For starters, stop by the visitor center or the front desk of your hotel and ask for a copy of Where Halifax (www.wherehalifax.com), an excellent and comprehensive monthly guide to the city's entertainment and events.
Among the city's premier venues for shows is the downtown Halifax Metro Centre, 1800 Argyle St. (tel. 902/421-8000; www.metrohalifaxcentre.com), which hosts sporting events (wrestling, pro hockey) as well as concerts by a variety of big-name artists. Note that tickets are sold by the Ticket Atlantic Box Office (tel. 902/451-1221).
Shakespeare by the Sea (tel. 902/422-0295) stages a whole line of bardic and non-bardic productions July through Labor Day at several alfresco venues around the city. Most are held at Point Pleasant Park, where the ruins of old forts and buildings are used as the stage settings for delightful performances, with the audience sprawled on the grass, many enjoying picnic dinners with their Taming of the Shrew. Shows are technically free, though the players suggest a donation of C$15. The occasional more elaborate productions at other locations (past shows have included King Lear at the Citadel and Titus Andronicus at the park's Martello tower) have limited seating, with ticket prices that might range up to C$30.
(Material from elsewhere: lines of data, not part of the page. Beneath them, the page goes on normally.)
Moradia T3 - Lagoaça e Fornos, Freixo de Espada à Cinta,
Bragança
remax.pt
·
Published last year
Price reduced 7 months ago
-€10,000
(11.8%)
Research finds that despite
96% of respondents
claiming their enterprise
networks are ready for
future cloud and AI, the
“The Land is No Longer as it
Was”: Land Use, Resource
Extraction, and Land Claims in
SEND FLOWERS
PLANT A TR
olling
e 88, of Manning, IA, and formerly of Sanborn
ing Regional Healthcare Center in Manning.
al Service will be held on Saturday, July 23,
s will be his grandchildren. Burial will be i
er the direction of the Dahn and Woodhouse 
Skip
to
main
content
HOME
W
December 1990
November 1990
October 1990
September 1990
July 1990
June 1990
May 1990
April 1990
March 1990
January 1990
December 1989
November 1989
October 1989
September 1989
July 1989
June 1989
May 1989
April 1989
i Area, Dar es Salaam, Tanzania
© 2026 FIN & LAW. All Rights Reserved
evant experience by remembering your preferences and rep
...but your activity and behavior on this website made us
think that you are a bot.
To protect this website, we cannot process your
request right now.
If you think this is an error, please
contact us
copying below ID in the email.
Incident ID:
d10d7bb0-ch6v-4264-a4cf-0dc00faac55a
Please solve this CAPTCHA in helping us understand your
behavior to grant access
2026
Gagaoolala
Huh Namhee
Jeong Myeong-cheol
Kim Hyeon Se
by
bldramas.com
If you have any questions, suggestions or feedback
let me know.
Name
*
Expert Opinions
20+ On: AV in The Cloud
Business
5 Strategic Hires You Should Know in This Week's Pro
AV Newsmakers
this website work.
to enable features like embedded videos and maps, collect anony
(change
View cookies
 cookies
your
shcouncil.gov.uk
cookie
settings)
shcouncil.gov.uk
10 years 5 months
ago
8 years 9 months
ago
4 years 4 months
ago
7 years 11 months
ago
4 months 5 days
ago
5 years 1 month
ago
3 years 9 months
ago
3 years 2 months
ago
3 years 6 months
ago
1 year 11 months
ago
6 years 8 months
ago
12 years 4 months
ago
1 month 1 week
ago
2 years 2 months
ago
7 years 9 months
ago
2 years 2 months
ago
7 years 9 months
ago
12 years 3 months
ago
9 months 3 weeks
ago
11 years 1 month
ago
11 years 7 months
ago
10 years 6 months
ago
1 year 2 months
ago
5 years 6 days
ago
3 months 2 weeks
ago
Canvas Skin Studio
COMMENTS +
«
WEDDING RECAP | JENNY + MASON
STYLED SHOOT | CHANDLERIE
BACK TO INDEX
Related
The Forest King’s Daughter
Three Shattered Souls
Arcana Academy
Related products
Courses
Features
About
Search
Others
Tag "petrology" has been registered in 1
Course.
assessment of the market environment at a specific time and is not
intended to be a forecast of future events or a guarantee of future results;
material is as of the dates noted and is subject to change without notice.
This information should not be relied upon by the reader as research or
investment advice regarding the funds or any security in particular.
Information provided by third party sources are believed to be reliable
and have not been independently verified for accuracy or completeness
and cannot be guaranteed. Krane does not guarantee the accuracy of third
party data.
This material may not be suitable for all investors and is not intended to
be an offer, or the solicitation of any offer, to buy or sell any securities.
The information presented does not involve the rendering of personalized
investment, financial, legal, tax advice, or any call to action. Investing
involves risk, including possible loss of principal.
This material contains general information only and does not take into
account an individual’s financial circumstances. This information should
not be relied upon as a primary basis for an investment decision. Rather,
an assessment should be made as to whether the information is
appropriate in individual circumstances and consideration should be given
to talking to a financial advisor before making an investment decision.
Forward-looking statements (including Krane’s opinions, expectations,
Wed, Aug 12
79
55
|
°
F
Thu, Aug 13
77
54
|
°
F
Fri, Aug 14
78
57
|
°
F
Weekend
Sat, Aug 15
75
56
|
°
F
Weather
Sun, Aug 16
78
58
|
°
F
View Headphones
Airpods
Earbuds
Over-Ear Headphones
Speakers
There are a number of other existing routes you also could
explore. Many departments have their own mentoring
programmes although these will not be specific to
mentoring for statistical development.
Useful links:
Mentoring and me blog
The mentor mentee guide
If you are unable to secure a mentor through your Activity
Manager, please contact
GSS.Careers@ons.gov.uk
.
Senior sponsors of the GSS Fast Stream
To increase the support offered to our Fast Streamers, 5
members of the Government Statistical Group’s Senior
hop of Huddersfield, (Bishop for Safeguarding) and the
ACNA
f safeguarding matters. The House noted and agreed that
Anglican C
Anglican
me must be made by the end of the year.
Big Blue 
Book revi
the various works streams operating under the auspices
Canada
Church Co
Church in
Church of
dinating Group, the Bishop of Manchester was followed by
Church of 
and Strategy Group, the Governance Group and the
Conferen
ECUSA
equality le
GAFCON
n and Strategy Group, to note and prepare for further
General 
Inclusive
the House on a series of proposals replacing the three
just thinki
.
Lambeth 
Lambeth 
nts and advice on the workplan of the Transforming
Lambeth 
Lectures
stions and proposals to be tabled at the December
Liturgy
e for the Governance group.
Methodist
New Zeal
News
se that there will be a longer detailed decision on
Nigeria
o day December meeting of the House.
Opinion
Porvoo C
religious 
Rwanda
The Neptune Theatre, 1593 Argyle St. (tel. 902/429-7070; www.neptunetheatre.com), benefited from a big, multimillion-dollar renovation and now also runs an intimate 200-seat studio theater. Top-notch dramatic productions are offered throughout the year. (The main season runs September through May, with a summer season filling in the gap with eclectic performances.) Main-stage tickets range generally from around C$15 to C$45.
For a more informal dramatic night out, there's the Grafton Street Dinner Theater, 1741 Grafton St. (tel. 902/425-1961), which typically offers light musicals and mysteries with a three-course dinner (choice of prime rib, salmon, or chicken). Tickets cost C$42 per adult in 2009, half-price for children 12 and under.
The Club & Bar Scene
Halifax's young and restless tend to congregate in pubs, nightclubs, and on street corners along two streets that converge at the public library: Grafton Street and Spring Garden Road. If you're thirsty, wander the neighborhoods around here and you're liable to find a Cheers-type spot to drink the night away elbow-to-elbow with the locals.
One of the coolest places to hang out is Economy Shoe Shop (tel. 902/423-7463), at 1663 Argyle St., not a shop but rather a cafe-bar where many of Halifax's prettiest people wind up sooner or later. Helpfully, they serve some sort of food all the way until 2am, and the wine list is impressive. In the evening (and late afternoons on Sat), you'll also find lively Maritime music and good beer at the Lower Deck Pub (tel. 902/425-1501), one of the more popular restaurants in the Historic Properties complex on the waterfront. There's music nightly, and on Saturday afternoons (out on the patio in summer).
Local rock bars include the Marquee Club at 2037 Gottingen St. (tel. 902/429-3020). And The Maxwell's Plum at 1600 Grafton St. (tel. 902/423-5090) is an English pub where peanut shells litter the floor and patrons quaff from a list of dozens of 150 import and Canadian draft and bottled beers. The nightly happy-hour and pitcher specials can considerably cut your cost.
Also check out The Coast, a free newspaper widely available around Halifax, for good listings of upcoming performances.
Note: This information was accurate when it was published, but can change without notice. Please be sure to confirm all rates and details directly with the companies in question before planning your trip.